The second American influence on Ballroom Dancing

With the coming of the Second World War, and especially after the United States entered the war on the Allied side in December 1941, American dances, music and songs crossed the Atlantic with the troops. As has already been noted, one of these was the Jitterbug, which in British ballrooms developed into the Jive, most notably by Walter Laird. Another American dance that crossed the Atlantic during the war with the American troops was the Lindy Hop. This was another somewhat energetic ‘swing’ dance which was difficult to perform safely in a crowded dance hall.


The Second World War was also the Big Band or Swing era. It made for relatively easy listening on gramophone records and over the radio. Probably the best remembered is the Glenn Miller band, whose sound has influenced dancing and dance music ever since the war.

> **Raw data**:
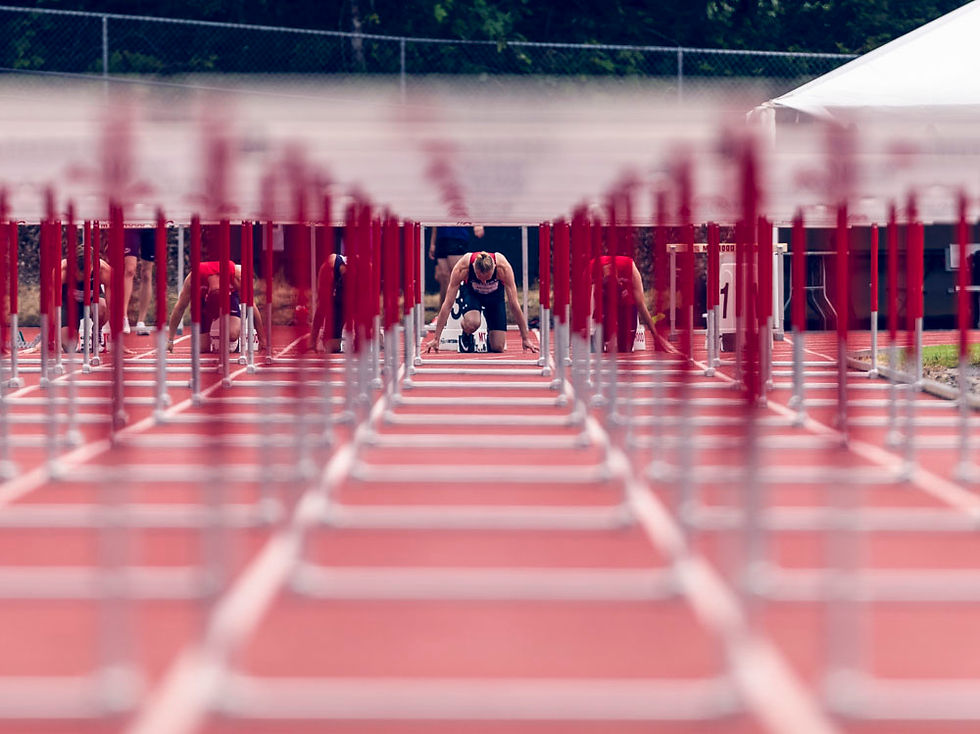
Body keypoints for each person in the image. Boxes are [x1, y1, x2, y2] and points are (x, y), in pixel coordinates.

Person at [425, 250, 537, 353]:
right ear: (473, 267)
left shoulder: (503, 268)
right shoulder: (463, 267)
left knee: (498, 347)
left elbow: (514, 304)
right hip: (473, 295)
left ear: (494, 267)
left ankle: (491, 335)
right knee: (472, 323)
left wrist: (525, 338)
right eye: (480, 278)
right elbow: (448, 304)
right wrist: (436, 338)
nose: (484, 282)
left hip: (495, 297)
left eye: (487, 279)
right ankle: (466, 334)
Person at [165, 259, 266, 353]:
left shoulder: (236, 276)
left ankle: (237, 314)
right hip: (203, 301)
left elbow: (252, 305)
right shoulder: (193, 279)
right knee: (202, 348)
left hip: (229, 298)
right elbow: (179, 308)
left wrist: (262, 339)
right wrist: (170, 340)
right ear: (208, 292)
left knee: (232, 335)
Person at [589, 254, 660, 353]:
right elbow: (581, 303)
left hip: (626, 304)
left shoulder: (630, 268)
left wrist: (657, 337)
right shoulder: (592, 268)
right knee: (597, 348)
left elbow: (641, 305)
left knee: (624, 349)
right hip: (604, 303)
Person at [59, 253, 112, 352]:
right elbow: (52, 305)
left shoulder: (104, 270)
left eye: (85, 274)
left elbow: (111, 305)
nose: (81, 277)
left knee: (103, 307)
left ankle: (97, 331)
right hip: (70, 305)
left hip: (93, 302)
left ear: (92, 266)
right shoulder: (62, 270)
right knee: (68, 347)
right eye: (78, 273)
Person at [428, 225, 484, 311]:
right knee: (443, 278)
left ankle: (465, 312)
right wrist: (433, 243)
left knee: (459, 277)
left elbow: (474, 211)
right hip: (441, 238)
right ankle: (443, 314)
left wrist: (477, 224)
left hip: (457, 237)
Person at [309, 253, 347, 352]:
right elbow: (321, 307)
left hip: (344, 293)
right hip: (335, 266)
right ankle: (312, 343)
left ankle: (329, 334)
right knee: (323, 304)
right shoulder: (331, 266)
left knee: (333, 347)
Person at [123, 228, 156, 335]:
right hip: (131, 225)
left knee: (147, 273)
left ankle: (141, 321)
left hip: (151, 224)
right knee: (130, 269)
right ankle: (124, 318)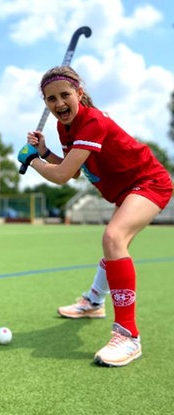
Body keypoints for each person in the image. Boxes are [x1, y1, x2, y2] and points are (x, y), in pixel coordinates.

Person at [17, 65, 173, 367]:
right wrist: (46, 152)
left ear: (80, 92)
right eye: (51, 99)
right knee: (113, 245)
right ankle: (93, 303)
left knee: (114, 237)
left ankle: (128, 335)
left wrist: (33, 160)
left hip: (149, 182)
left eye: (65, 95)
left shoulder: (92, 122)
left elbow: (61, 177)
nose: (59, 104)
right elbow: (74, 170)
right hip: (125, 189)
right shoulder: (66, 128)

> **Required work**:
**a)** Quote the passage on American influence in ballroom dancing between "The Second World War was" and "since the war.", inclusive.
**b)** Name every individual dance that the text on American influence in ballroom dancing mentions.
**c)** Carry on the text about the second American influence on ballroom dancing from its last sentence.
The lines come from a separate source.

> **Answers by item**:
**a)**
The Second World War was also the Big Band or Swing era. It made for relatively easy listening on gramophone records and over the radio. Probably the best remembered is the Glenn Miller band, whose sound has influenced dancing and dance music ever since the war.

**b)** Jitterbug, Jive, Lindy Hop

**c)**
During his military service with the American forces during WW2, Glenn Miller led a popular Forces band in Europe and gave several hundred concerts. One of the terrible tragedies of the war was the disappearance of Major Glenn Miller’s aircraft while flying to Paris in December 1944. All occupants of the aircraft were posted ‘missing’ and the mystery of what happened has never been satisfactorily solved. Major Alton Glenn Miller is commemorated by the American Battle Monuments Commission at the Cambridge American Cemetery, Cambridgeshire, U.K.

In 1954, a Hollywood film dealing with the life and music of Glenn Miller, ‘The Glenn Miller Story’, was released. The heritage of his style of dance music has lasted ever since.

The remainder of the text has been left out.